One night, as Mary Virginia lay tranced in her room, Nettie had the piano removed and taken to her brother-in-law’s place on East Erie Street, on permanent loan. If she never heard another note of piano music as long as she lived, Nettie would account herself blessed. As for Mary Virginia, she woke at dawn as usual, went to the place in the parlor where the piano had been, and without a word fell to her knees and began to pray. She prayed through the morning and afternoon and into the evening, through that night and into the next morning and the night and morning after that, her prayers stentorian, jangling, beating at the hallowed air of the McCormick sanctuary like the outraged hammers of fifty-six ivory keys.
She prayed herself into the hospital that time, but she was back at home and more or less placidly tranced as her twenty-first birthday approached. Nettie was against a coming-out party, but the Reaper King insisted. What would people think? That Cyrus Hall McCormick’s eldest daughter was mad? That he had no confidence in her? That her life was over before it had begun? Nonsense. She would have a coming-out party like any other girl of her age and class, and furthermore, it would be conceived and conducted on the grandest McCormick scale, a scale calculated to leave the Armours, Swifts and Pullmans in the dust. Was that clear?
It was. And in the grip of a February cold snap Nettie opened the house to six hundred and fifty guests, who were served champagne and oysters by an army of servants, followed by a formal dinner for fifty in the library and dancing till twelve in the third-floor ballroom. Mary Virginia, cool as the waxing moon in a white crepe gown and three-button French gloves, stood calmly — some said lethargically — in the receiving line, along with her parents, Cyrus Jr., and six white-clad alumnae of the Misses Kirklands’ Academy, and smiled at each of the six hundred fifty guests.
“Good evening,” she said to them, to each of them, individually, her voice disconnected from her body and her glorious, shining face, “my name is Mary Virginia McCormick and I am very pleased that you could come on the occasion of my entrance into society.” There were no prayers, no screams, no conversations with imaginary auditors, and the whole thing went off without a hitch, but for a very tricky half hour during which Johnnie Hand, the bandmaster, had acceded to the guest of honor’s request to sit in at the piano.

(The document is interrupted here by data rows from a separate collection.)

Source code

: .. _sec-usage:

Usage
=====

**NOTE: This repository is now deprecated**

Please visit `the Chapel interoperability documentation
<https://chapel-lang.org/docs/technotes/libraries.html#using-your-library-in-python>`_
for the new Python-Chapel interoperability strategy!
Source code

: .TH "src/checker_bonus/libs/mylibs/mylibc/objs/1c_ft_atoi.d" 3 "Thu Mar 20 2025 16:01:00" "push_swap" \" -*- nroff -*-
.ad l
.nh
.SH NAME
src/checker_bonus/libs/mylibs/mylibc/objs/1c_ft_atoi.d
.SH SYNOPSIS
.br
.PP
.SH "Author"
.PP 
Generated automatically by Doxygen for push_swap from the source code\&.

Mary Virginia bent over the keys with a frown of concentration as the guests, band members and servants put on their about-to-be-charmed faces, and then launched into something that at first bore the faintest passing resemblance to a Chopin polonaise, but which quickly degenerated into the jangling, horrid, obscene cacophony her mother knew so well. The polite smiles dissolved from one face after another, the bandmaster looked stricken, and Mrs. Eulalia Titus, of Prairie Avenue, had to be assisted to the ladies’ room after one of her spells came up on her.